In other embodiments, a LiDAR system can include a tunable transmissive metasurface for transmitting beam-shaped optical radiation according to any of the embodiments described herein. However, instead of using a tunable metasurface to receive the bounced optical radiation, the LiDAR system may include a fixed-focus receiver, a receiver with limited tuning capability, and/or one or more omnidirectional receivers. In other embodiments, the LiDAR system may include a tunable receiving super-surface according to any of the embodiments described herein, but include more conventional emitters, such as fixed focus emitters, limited focus emitters, or omni-directional emitters.

In still other embodiments, the system may function only as a transmitter and include a tunable metasurface for transmitting optical radiation, but without a corresponding receiver. Similarly, the system may function only as a receiver and include a tunable metasurface for receiving optical radiation, but without a corresponding transmitter.

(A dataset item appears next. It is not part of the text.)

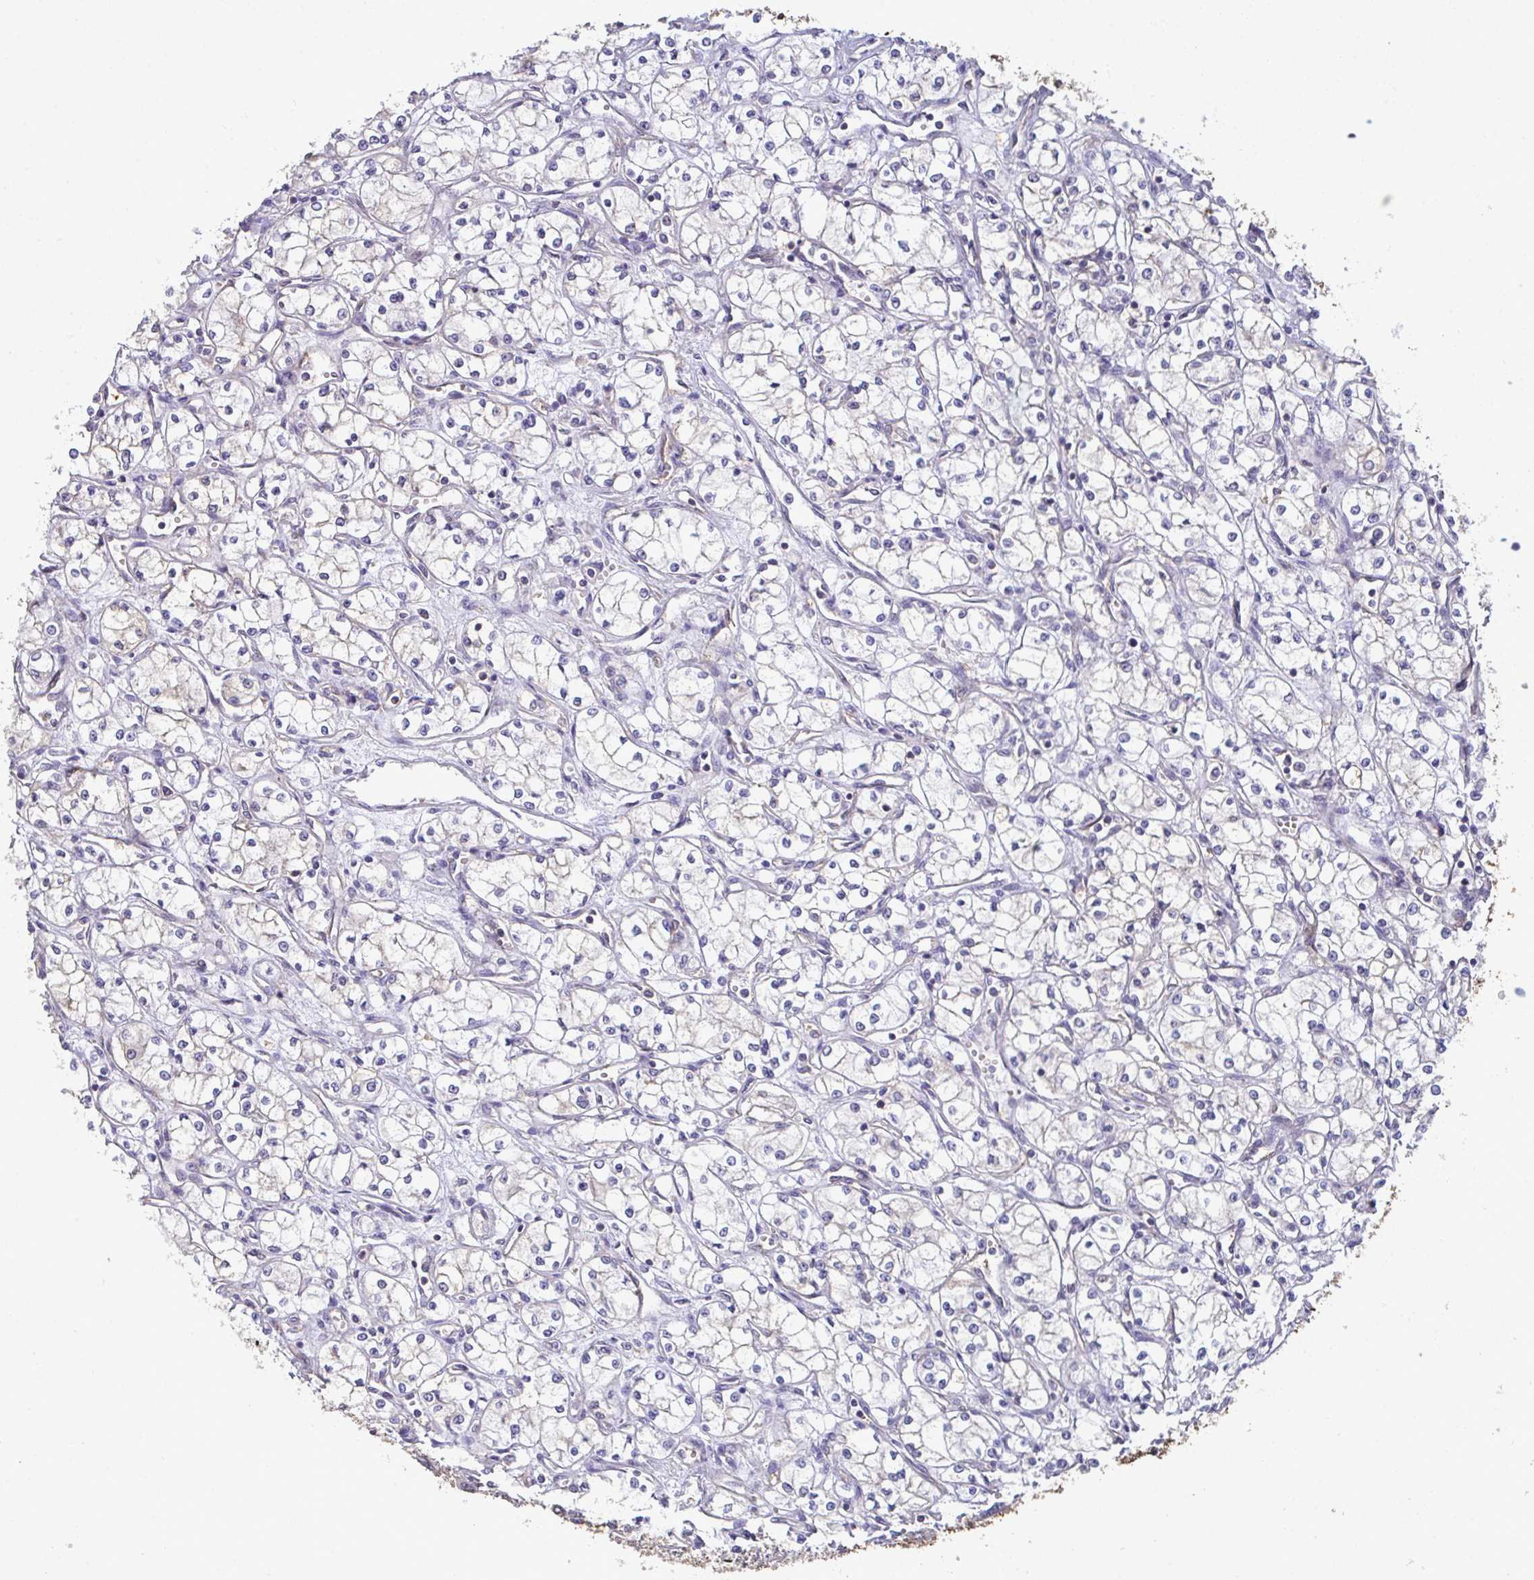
{"staining": {"intensity": "negative", "quantity": "none", "location": "none"}, "tissue": "renal cancer", "cell_type": "Tumor cells", "image_type": "cancer", "snomed": [{"axis": "morphology", "description": "Normal tissue, NOS"}, {"axis": "morphology", "description": "Adenocarcinoma, NOS"}, {"axis": "topography", "description": "Kidney"}], "caption": "Immunohistochemistry (IHC) histopathology image of human renal adenocarcinoma stained for a protein (brown), which displays no expression in tumor cells.", "gene": "SENP3", "patient": {"sex": "male", "age": 59}}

In any of the various embodiments, the optically resonant antenna may be formed as an elongated metal track for one-dimensional beam steering, as shown and described. In other embodiments, columns and rows of posts may be used for two-dimensional beam shaping and/or spatial beam shaping. In an embodiment for one-dimensional beam steering, each optically resonant antenna can include a first elongated metal track extending from an insulator having a defined width W and length L to a height H. The proportion of metal tracks can be selected for a particular resonance within the operating wavelength. The elongated metal tracks may extend between edges of the underlying reflective surface and may be substantially parallel to each other.

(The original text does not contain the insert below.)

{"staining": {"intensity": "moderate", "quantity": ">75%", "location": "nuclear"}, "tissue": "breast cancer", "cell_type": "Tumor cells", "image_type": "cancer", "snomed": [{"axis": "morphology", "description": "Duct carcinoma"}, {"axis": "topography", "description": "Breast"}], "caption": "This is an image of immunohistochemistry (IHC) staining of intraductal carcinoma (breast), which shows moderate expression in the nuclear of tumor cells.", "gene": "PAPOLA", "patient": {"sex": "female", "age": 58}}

Similarly, in any of the various embodiments, the optically resonant antenna can include a high-Q tunable resonant waveguide, such as a high-Q tunable resonant plasmonic waveguide. This high sensitivity to the dielectric index is achieved by a high Q value of the resonance (e.g. Q > -10). Any of a variety of mathematical models for beam steering may be used, including, for example, the Gerchberg-Saxton algorithm.

The disclosure has been made with reference to various exemplary embodiments, including the best mode. However, those skilled in the art will recognize that changes and modifications may be made to the exemplary embodiments without departing from the scope of the present disclosure. While the principles of the disclosure have been illustrated in various embodiments, many modifications of structure, arrangement, proportions, elements, materials, and components may be adapted to specific environments and/or operative requirements without departing from the principles and scope of the present disclosure. These and other variations and modifications are intended to be included within the scope of the present disclosure.

The present disclosure is to be considered as illustrative and not restrictive, and all such modifications are intended to be included within the scope thereof. Benefits, other advantages, and solutions to problems have been described above with regard to various embodiments. However, the benefits, advantages, solutions to problems, and any element(s) that may cause any benefit, advantage, or solution to occur or become more pronounced are not to be construed as a critical, required, or essential feature or element. Accordingly, it is intended that the present disclosure at least cover the following claims.